捨てる前にちょっと立ち止まることが多くなったのは 年のせいもあるのだろうか。
それとも、断捨離ブームにはあまりのっておかないほうが良いだろうというどこからともなく来る心の声が自分をそうさせるのか。
先日の日曜日。身体の調子があまりよくなかったので、実家で来年の春に引っ越しをする母の手伝いをすることを取りやめ自宅で休息をとることにした。
しかし、以前からずっと気になっていた、夏用の火鉢の灰を始末しようと思い立った。
灰を掃除しているうちに、何十年に及ぶと思われる埃やチリ、そして髪の毛などが入っているのだろうな・・・火鉢を使うことなく 結局飾り物と化してしまっているこの状態は よくない。 水と一緒で ものも使わないと そこに停滞したものが生まれてくるのは確か。
どーしよ。 捨てよかな。 でも これは 大正のときから 祖母が大切にして持ち続けていたものなんだよな。ご先祖様の怒りに触れてしまうだろうか。 いや でも 使わないものを持ち続けているのは ただの場所ふさぎなだけだし。
まぁ まずは 灰を取り除いて 桐の容れ物と銅の灰受けを洗って干しておいた。
それを 古道具屋さんに持って行こうかと思うんだ。と トンプソンに言ったら。
「桐の表面をヤスリで整えて、透明なラッカーを塗ったらきれいになるよ。そして この銅を磨き上げて 中にみずみずしいグリーンをいれたら これは ものが生きてくるよ」と 冬の仕事としてやってくれることを約束してくれた。
出来上がったら 引っ越しをする母の新しい家にグリーンとともにプレゼントしてあげよう。と 今から楽しみであります。
古いものと 新しいものとの取り合わせの バランスってどれくらいが黄金バランスなのだろう・・・と、思ったりします。
すべてが 古いもの ビンテージもの 骨董めいたものばかりだと どうも陰の要素が高くなってしまい、重たく感じてしまうのは私だけでしょうか。

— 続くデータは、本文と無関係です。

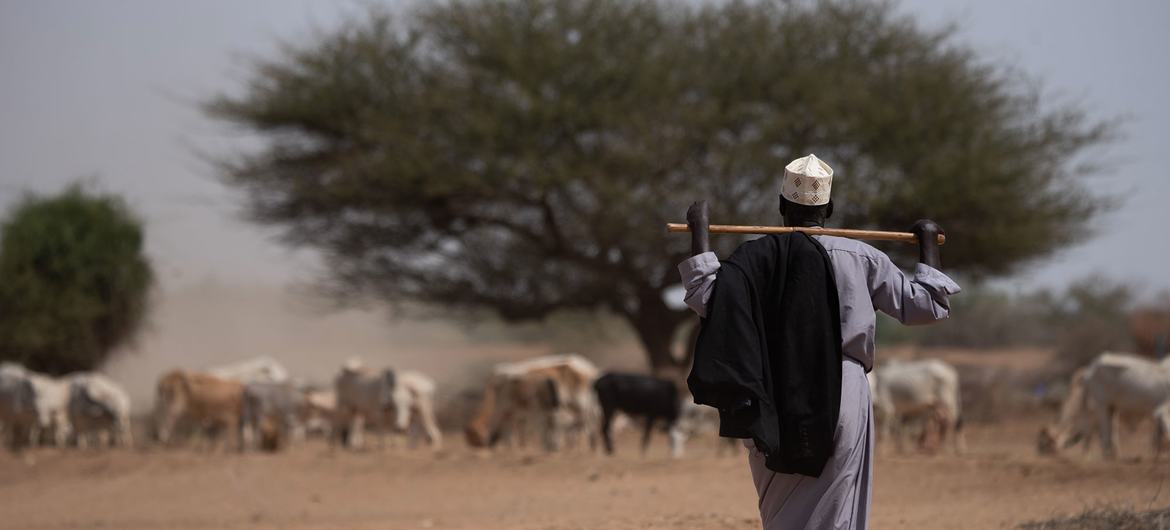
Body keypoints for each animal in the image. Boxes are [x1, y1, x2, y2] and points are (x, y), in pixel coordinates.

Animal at [463, 353, 599, 449]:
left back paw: (584, 446)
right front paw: (520, 446)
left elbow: (514, 429)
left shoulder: (511, 409)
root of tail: (591, 369)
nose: (486, 443)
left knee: (586, 424)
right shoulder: (517, 412)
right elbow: (518, 429)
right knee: (579, 425)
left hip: (581, 405)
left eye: (475, 439)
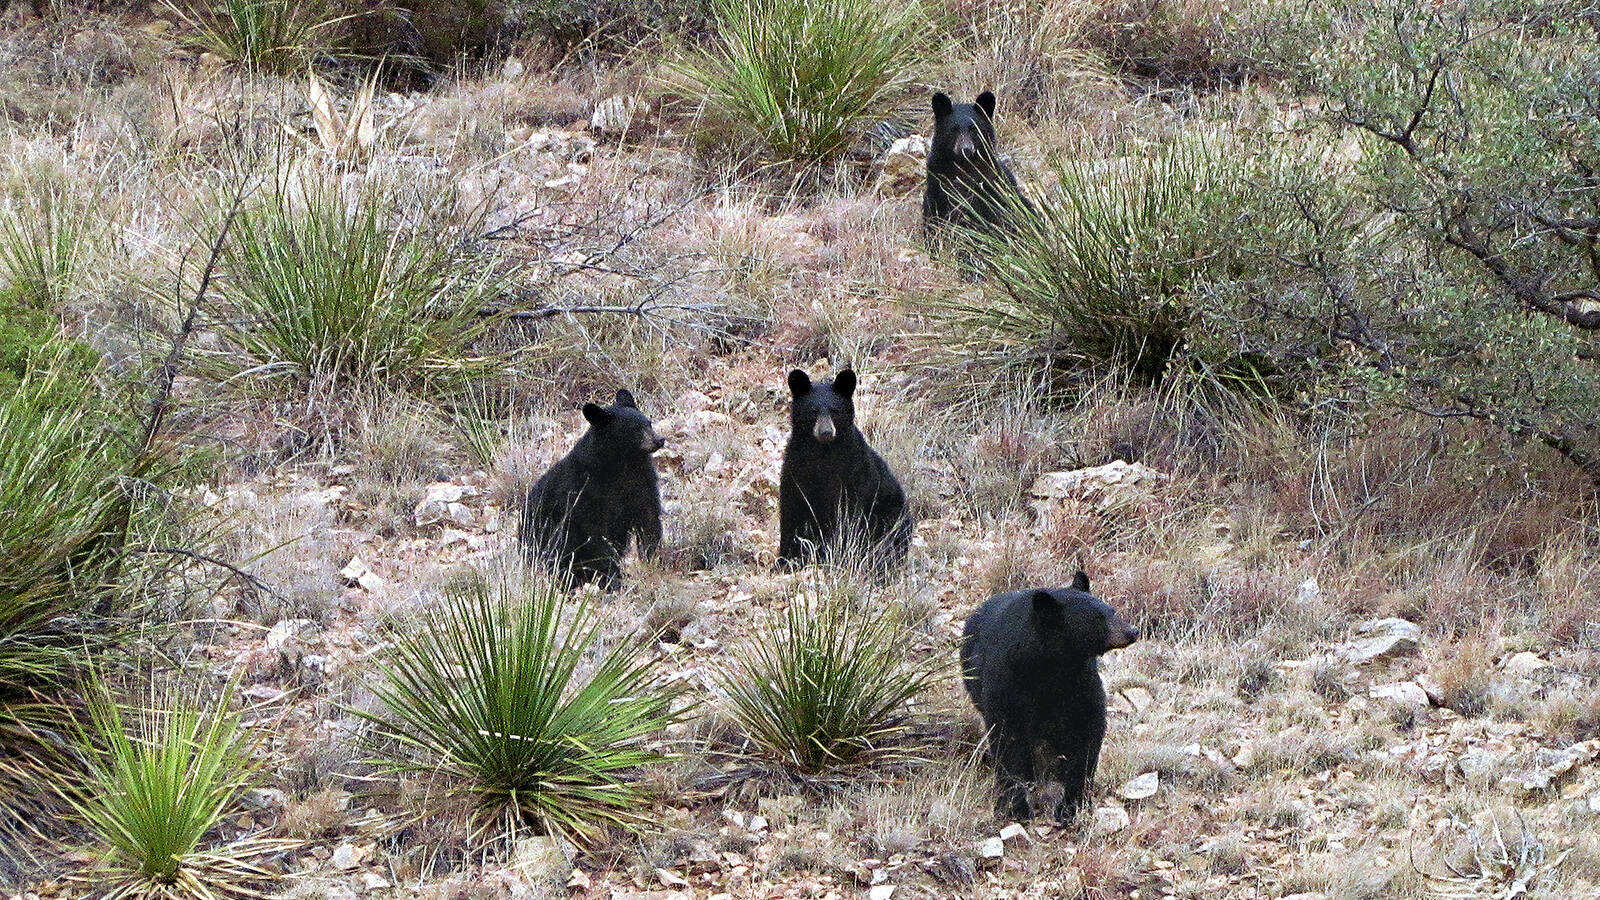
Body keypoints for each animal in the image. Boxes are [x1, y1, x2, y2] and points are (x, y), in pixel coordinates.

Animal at [521, 387, 665, 589]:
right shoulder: (582, 491)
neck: (623, 463)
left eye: (649, 423)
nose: (660, 440)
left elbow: (649, 518)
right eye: (634, 429)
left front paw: (652, 561)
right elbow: (592, 532)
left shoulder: (642, 481)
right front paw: (613, 576)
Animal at [777, 369, 915, 566]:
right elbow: (791, 510)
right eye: (813, 411)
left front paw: (832, 553)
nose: (826, 432)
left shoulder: (852, 470)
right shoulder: (795, 467)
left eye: (835, 410)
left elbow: (845, 515)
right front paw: (785, 559)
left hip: (890, 512)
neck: (822, 451)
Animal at [928, 89, 1024, 249]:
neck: (964, 166)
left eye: (974, 129)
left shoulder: (990, 184)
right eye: (954, 129)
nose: (965, 149)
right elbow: (934, 217)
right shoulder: (938, 181)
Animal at [960, 570, 1139, 826]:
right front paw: (1016, 807)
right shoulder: (1007, 681)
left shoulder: (1081, 680)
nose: (1132, 631)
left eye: (1111, 610)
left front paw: (1071, 806)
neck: (1051, 663)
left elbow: (1087, 731)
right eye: (1098, 618)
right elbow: (1008, 740)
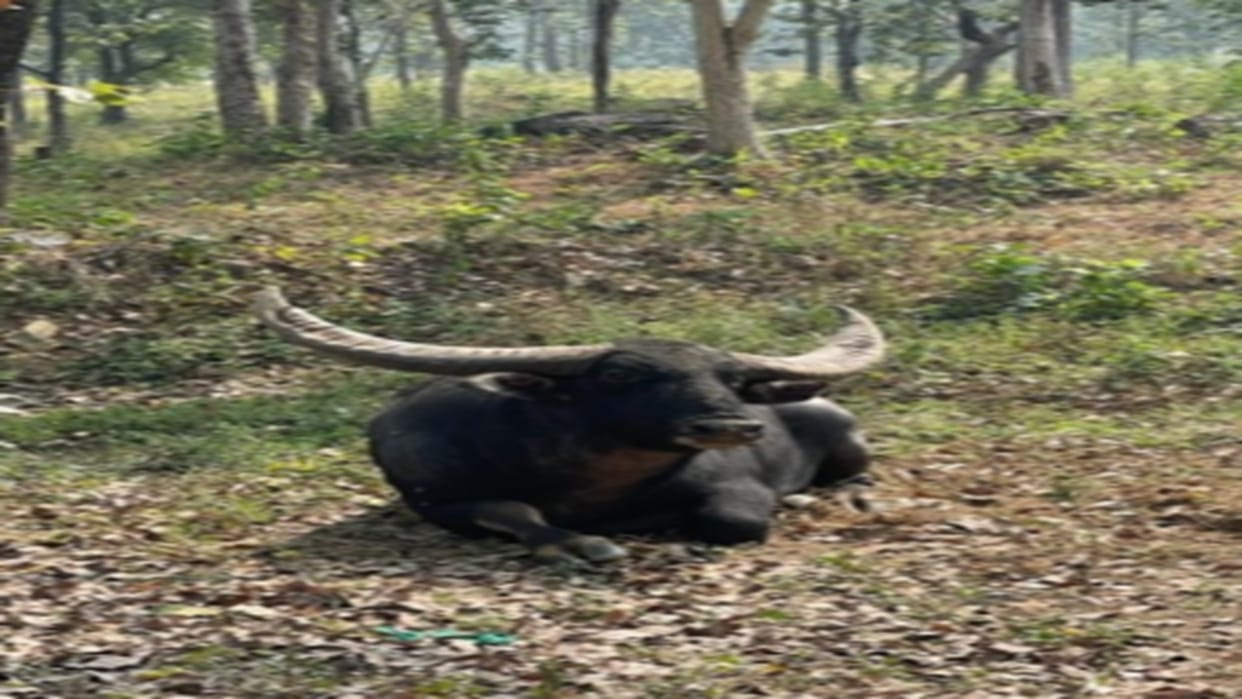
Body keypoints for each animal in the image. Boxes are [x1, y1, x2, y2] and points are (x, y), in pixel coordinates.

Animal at [255, 287, 884, 564]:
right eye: (619, 375)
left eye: (732, 379)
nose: (730, 424)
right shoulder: (433, 499)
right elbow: (512, 511)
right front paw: (582, 545)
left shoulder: (738, 490)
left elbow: (731, 522)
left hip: (852, 446)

そうかといって すべて 新品ピカピカ 最新のものだけで構成された空間も 落ち着かないものになってしまい。
服装でも 同じことがいえるようで。
アンティックとも呼べる50年前にお母様がテーラーメイドで仕立てた新婚旅行の時のツーピースのスカートを少し手直しして、15年位前に自分が結構背伸びして買ったエルメスのベルトをしめ、トップは真っ白い新品のシャツがしっくり、ピッタリと合う。
そんな装いがとても新鮮に感じたとしたのなら・・・
古さと新しさが ちょうど うまくブレンドされた黄金バランスを身体で服装で表現できているということなのかもしれないですね。
何でも捨ててしまおう・・・という乱暴な気持ちを抑えて もう少し慎重にものを見る目を養ってゆきたいと思うこの頃です。